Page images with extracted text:

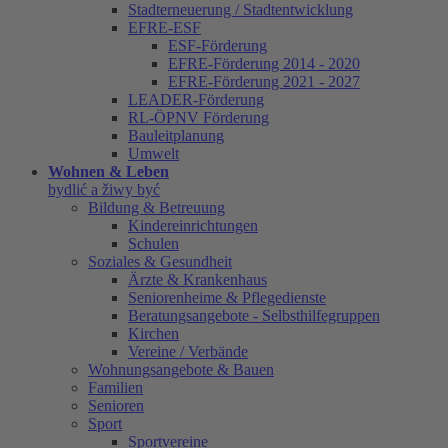
Stadterneuerung / Stadtentwicklung
EFRE-ESF
ESF-Förderung
EFRE-Förderung 2014 - 2020
EFRE-Förderung 2021 - 2027
LEADER-Förderung
RL-ÖPNV Förderung
Bauleitplanung
Umwelt
Wohnen & Leben
bydlić a žiwy być
Bildung & Betreuung
Kindereinrichtungen
Schulen
Soziales & Gesundheit
Ärzte & Krankenhaus
Seniorenheime & Pflegedienste
Beratungsangebote - Selbsthilfegruppen
Kirchen
Vereine / Verbände
Wohnungsangebote & Bauen
Familien
Senioren
Sport
Sportvereine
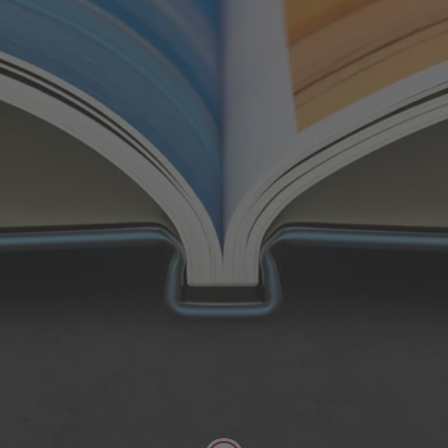
Klassisk innbinding
Med den klassiske innbindingen blir både
innersidene og de to forsatsbladene limt med
høykvalitetslim.
Høykvalitets liminnbinding
Maksimal kvalitet og stabilitet
Tilgjengelig for alle CEWE FOTOBOK
Layflat-innbinding
hardcover i digitaltrykk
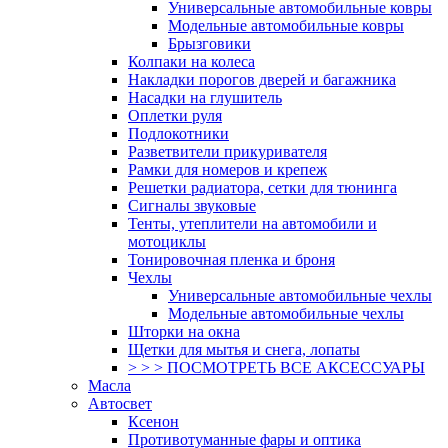
Универсальные автомобильные ковры
Модельные автомобильные ковры
Брызговики
Колпаки на колеса
Накладки порогов дверей и багажника
Насадки на глушитель
Оплетки руля
Подлокотники
Разветвители прикуривателя
Рамки для номеров и крепеж
Решетки радиатора, сетки для тюнинга
Сигналы звуковые
Тенты, утеплители на автомобили и
мотоциклы
Тонировочная пленка и броня
Чехлы
Универсальные автомобильные чехлы
Модельные автомобильные чехлы
Шторки на окна
Щетки для мытья и снега, лопаты
> > > ПОСМОТРЕТЬ ВСЕ АКСЕССУАРЫ
Масла
Автосвет
Ксенон
Противотуманные фары и оптика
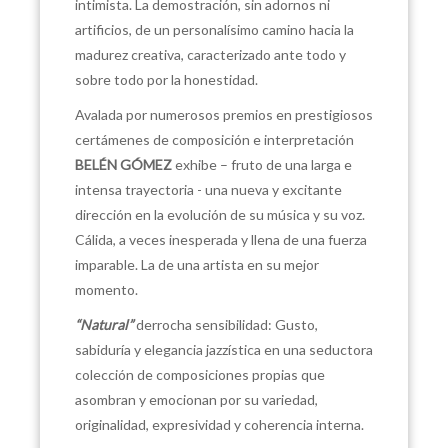
intimista. La demostración, sin adornos ni
artificios, de un personalísimo camino hacia la
madurez creativa, caracterizado ante todo y
sobre todo por la honestidad.
Avalada por numerosos premios en prestigiosos
certámenes de composición e interpretación
BELÉN GÓMEZ
exhibe – fruto de una larga e
intensa trayectoria - una nueva y excitante
dirección en la evolución de su música y su voz.
Cálida, a veces inesperada y llena de una fuerza
imparable. La de una artista en su mejor
momento.
“Natural”
derrocha sensibilidad: Gusto,
sabiduría y elegancia jazzística en una seductora
colección de composiciones propias que
asombran y emocionan por su variedad,
originalidad, expresividad y coherencia interna.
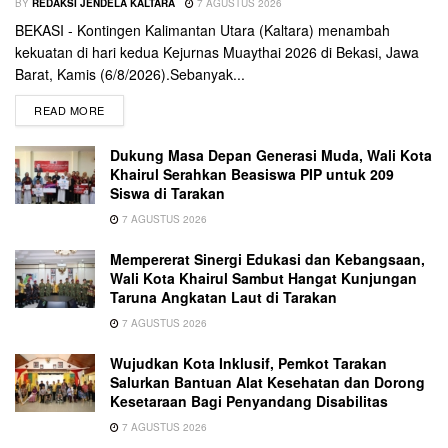
BY
REDAKSI JENDELA KALTARA
7 AGUSTUS 2026
BEKASI - Kontingen Kalimantan Utara (Kaltara) menambah
kekuatan di hari kedua Kejurnas Muaythai 2026 di Bekasi, Jawa
Barat, Kamis (6/8/2026).Sebanyak...
READ MORE
Dukung Masa Depan Generasi Muda, Wali Kota
Khairul Serahkan Beasiswa PIP untuk 209
Siswa di Tarakan
7 AGUSTUS 2026
Mempererat Sinergi Edukasi dan Kebangsaan,
Wali Kota Khairul Sambut Hangat Kunjungan
Taruna Angkatan Laut di Tarakan
7 AGUSTUS 2026
Wujudkan Kota Inklusif, Pemkot Tarakan
Salurkan Bantuan Alat Kesehatan dan Dorong
Kesetaraan Bagi Penyandang Disabilitas
7 AGUSTUS 2026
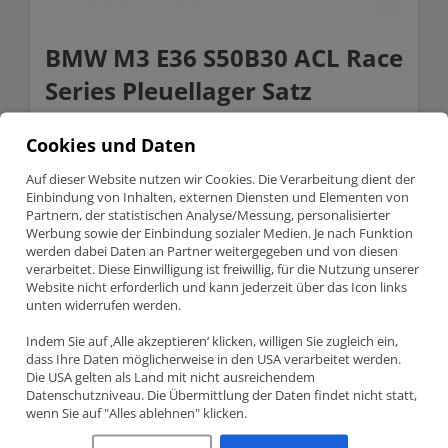
BMW M3 E36 S50B30 ACL Race
Series Pleuellager Satz
Available on backorder
Cookies und Daten
BMW
Anfragen
M3
Auf dieser Website nutzen wir Cookies. Die Verarbeitung dient der
E36
Einbindung von Inhalten, externen Diensten und Elementen von
S50B30
SKU:
6B1515HX-STD
Partnern, der statistischen Analyse/Messung, personalisierter
ACL
Werbung sowie der Einbindung sozialer Medien. Je nach Funktion
Categories:
ACL Lager
,
BMW
,
Lagerschalen
Race
werden dabei Daten an Partner weitergegeben und von diesen
Series
verarbeitet. Diese Einwilligung ist freiwillig, für die Nutzung unserer
Pleuellager
Description
Satz
Website nicht erforderlich und kann jederzeit über das Icon links
quantity
unten widerrufen werden.
Indem Sie auf ‚Alle akzeptieren‘ klicken, willigen Sie zugleich ein,
Description
dass Ihre Daten möglicherweise in den USA verarbeitet werden.
Die USA gelten als Land mit nicht ausreichendem
BMW M3 E36 S50B30 ACL RACE SERIES
Datenschutzniveau. Die Übermittlung der Daten findet nicht statt,
PLEUELLAGER SATZ
wenn Sie auf "Alles ablehnen" klicken.
Teilenummer 6B1515HX-STD (+0.001″ extra Spiel)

**What needs to be done**
Copy the text from every entry above line for line, with no changes. Leave the pictures out of your answer.

**Written answer**
Stadterneuerung / Stadtentwicklung
EFRE-ESF
ESF-Förderung
EFRE-Förderung 2014 - 2020
EFRE-Förderung 2021 - 2027
LEADER-Förderung
RL-ÖPNV Förderung
Bauleitplanung
Umwelt
Wohnen & Leben
bydlić a žiwy być
Bildung & Betreuung
Kindereinrichtungen
Schulen
Soziales & Gesundheit
Ärzte & Krankenhaus
Seniorenheime & Pflegedienste
Beratungsangebote - Selbsthilfegruppen
Kirchen
Vereine / Verbände
Wohnungsangebote & Bauen
Familien
Senioren
Sport
Sportvereine
Klassisk innbinding
Med den klassiske innbindingen blir både
innersidene og de to forsatsbladene limt med
høykvalitetslim.
Høykvalitets liminnbinding
Maksimal kvalitet og stabilitet
Tilgjengelig for alle CEWE FOTOBOK
Layflat-innbinding
hardcover i digitaltrykk
Универсальные автомобильные ковры
Модельные автомобильные ковры
Брызговики
Колпаки на колеса
Накладки порогов дверей и багажника
Насадки на глушитель
Оплетки руля
Подлокотники
Разветвители прикуривателя
Рамки для номеров и крепеж
Решетки радиатора, сетки для тюнинга
Сигналы звуковые
Тенты, утеплители на автомобили и
мотоциклы
Тонировочная пленка и броня
Чехлы
Универсальные автомобильные чехлы
Модельные автомобильные чехлы
Шторки на окна
Щетки для мытья и снега, лопаты
> > > ПОСМОТРЕТЬ ВСЕ АКСЕССУАРЫ
Масла
Автосвет
Ксенон
Противотуманные фары и оптика
intimista. La demostración, sin adornos ni
artificios, de un personalísimo camino hacia la
madurez creativa, caracterizado ante todo y
sobre todo por la honestidad.
Avalada por numerosos premios en prestigiosos
certámenes de composición e interpretación
BELÉN GÓMEZ
exhibe – fruto de una larga e
intensa trayectoria - una nueva y excitante
dirección en la evolución de su música y su voz.
Cálida, a veces inesperada y llena de una fuerza
imparable. La de una artista en su mejor
momento.
“Natural”
derrocha sensibilidad: Gusto,
sabiduría y elegancia jazzística en una seductora
colección de composiciones propias que
asombran y emocionan por su variedad,
originalidad, expresividad y coherencia interna.
BY
REDAKSI JENDELA KALTARA
7 AGUSTUS 2026
BEKASI - Kontingen Kalimantan Utara (Kaltara) menambah
kekuatan di hari kedua Kejurnas Muaythai 2026 di Bekasi, Jawa
Barat, Kamis (6/8/2026).Sebanyak...
READ MORE
Dukung Masa Depan Generasi Muda, Wali Kota
Khairul Serahkan Beasiswa PIP untuk 209
Siswa di Tarakan
7 AGUSTUS 2026
Mempererat Sinergi Edukasi dan Kebangsaan,
Wali Kota Khairul Sambut Hangat Kunjungan
Taruna Angkatan Laut di Tarakan
7 AGUSTUS 2026
Wujudkan Kota Inklusif, Pemkot Tarakan
Salurkan Bantuan Alat Kesehatan dan Dorong
Kesetaraan Bagi Penyandang Disabilitas
7 AGUSTUS 2026
BMW M3 E36 S50B30 ACL Race
Series Pleuellager Satz
Available on backorder
Cookies und Daten
BMW
Anfragen
M3
Auf dieser Website nutzen wir Cookies. Die Verarbeitung dient der
E36
Einbindung von Inhalten, externen Diensten und Elementen von
S50B30
SKU:
6B1515HX-STD
Partnern, der statistischen Analyse/Messung, personalisierter
ACL
Werbung sowie der Einbindung sozialer Medien. Je nach Funktion
Categories:
ACL Lager
,
BMW
,
Lagerschalen
Race
werden dabei Daten an Partner weitergegeben und von diesen
Series
verarbeitet. Diese Einwilligung ist freiwillig, für die Nutzung unserer
Pleuellager
Description
Satz
Website nicht erforderlich und kann jederzeit über das Icon links
quantity
unten widerrufen werden.
Indem Sie auf ‚Alle akzeptieren‘ klicken, willigen Sie zugleich ein,
Description
dass Ihre Daten möglicherweise in den USA verarbeitet werden.
Die USA gelten als Land mit nicht ausreichendem
BMW M3 E36 S50B30 ACL RACE SERIES
Datenschutzniveau. Die Übermittlung der Daten findet nicht statt,
PLEUELLAGER SATZ
wenn Sie auf "Alles ablehnen" klicken.
Teilenummer 6B1515HX-STD (+0.001″ extra Spiel)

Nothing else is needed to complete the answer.